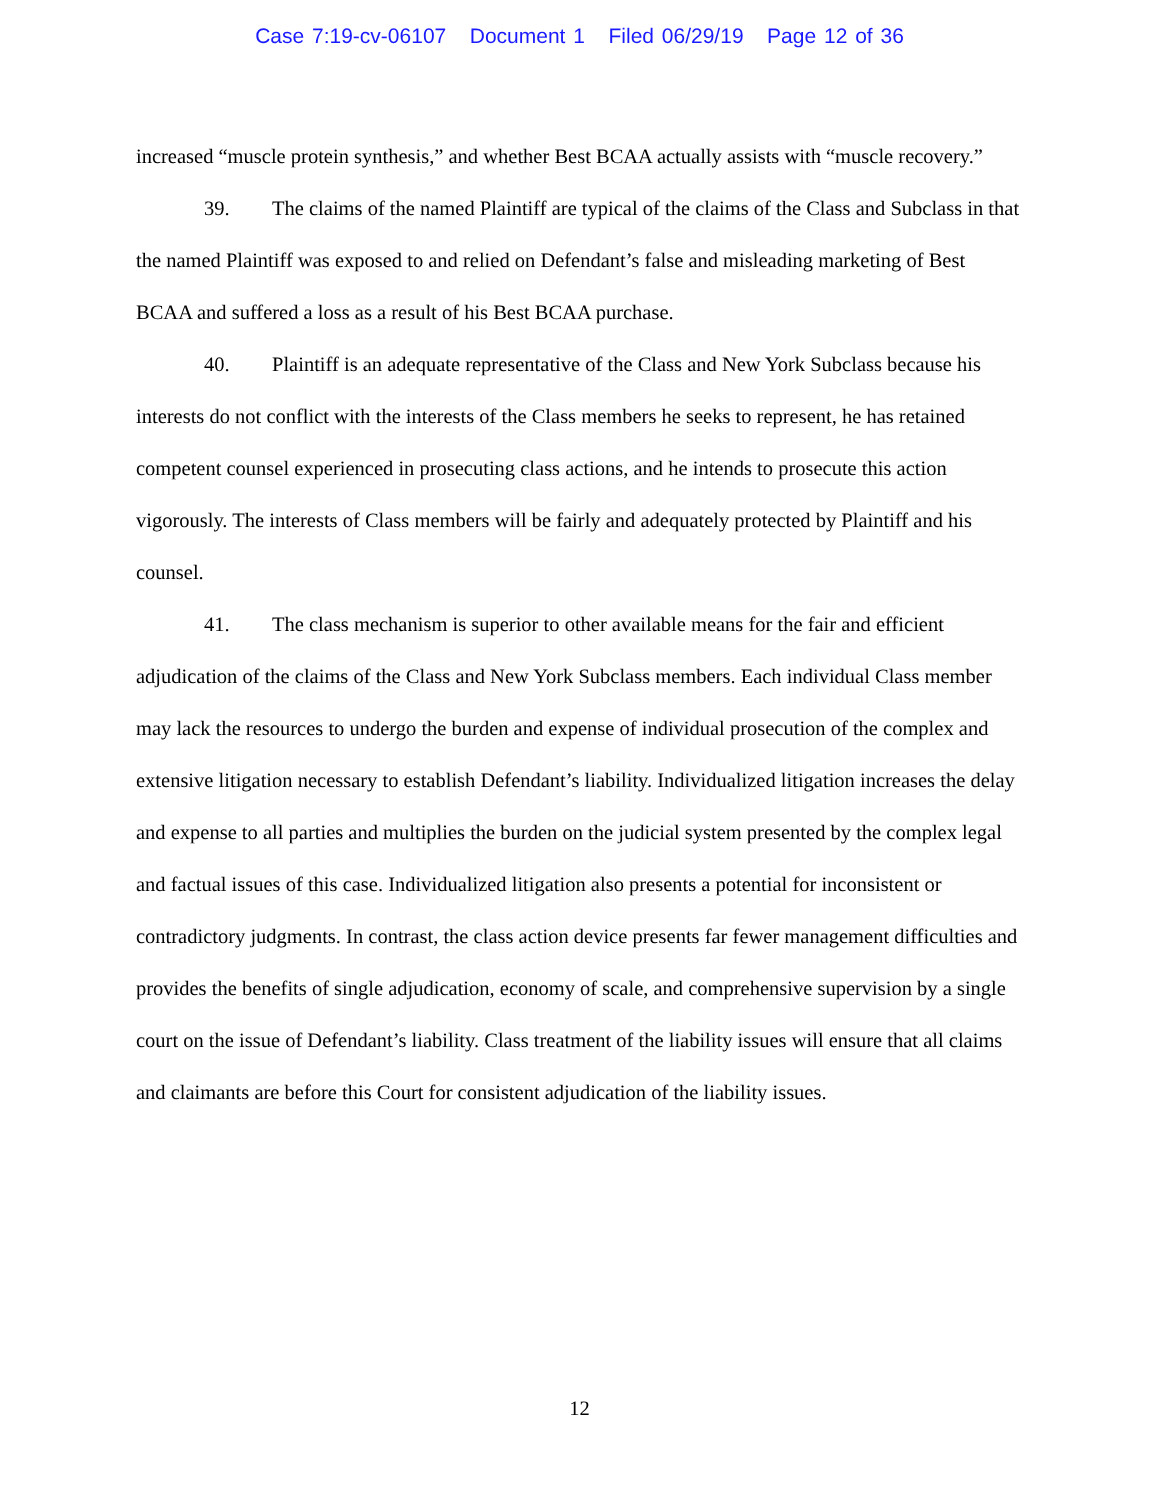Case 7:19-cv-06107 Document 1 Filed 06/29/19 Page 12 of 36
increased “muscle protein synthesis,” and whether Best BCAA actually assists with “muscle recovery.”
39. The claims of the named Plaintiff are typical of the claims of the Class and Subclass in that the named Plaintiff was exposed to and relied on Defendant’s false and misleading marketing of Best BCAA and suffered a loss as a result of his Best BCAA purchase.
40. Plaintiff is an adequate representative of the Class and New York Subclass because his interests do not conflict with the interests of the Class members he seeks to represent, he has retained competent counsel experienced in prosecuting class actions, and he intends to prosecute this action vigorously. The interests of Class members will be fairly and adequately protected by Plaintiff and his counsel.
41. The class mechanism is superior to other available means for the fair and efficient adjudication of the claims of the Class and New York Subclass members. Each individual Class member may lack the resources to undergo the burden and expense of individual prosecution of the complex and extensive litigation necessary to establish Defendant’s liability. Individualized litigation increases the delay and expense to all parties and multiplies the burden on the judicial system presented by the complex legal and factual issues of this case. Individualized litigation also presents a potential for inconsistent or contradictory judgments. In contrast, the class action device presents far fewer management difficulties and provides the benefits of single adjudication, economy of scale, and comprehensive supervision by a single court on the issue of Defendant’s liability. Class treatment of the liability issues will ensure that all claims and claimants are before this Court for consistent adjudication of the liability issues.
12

════

# Exercise description
A bare number is the whole answer: how many lines in the listing hold the string "with".

# Response to this task
2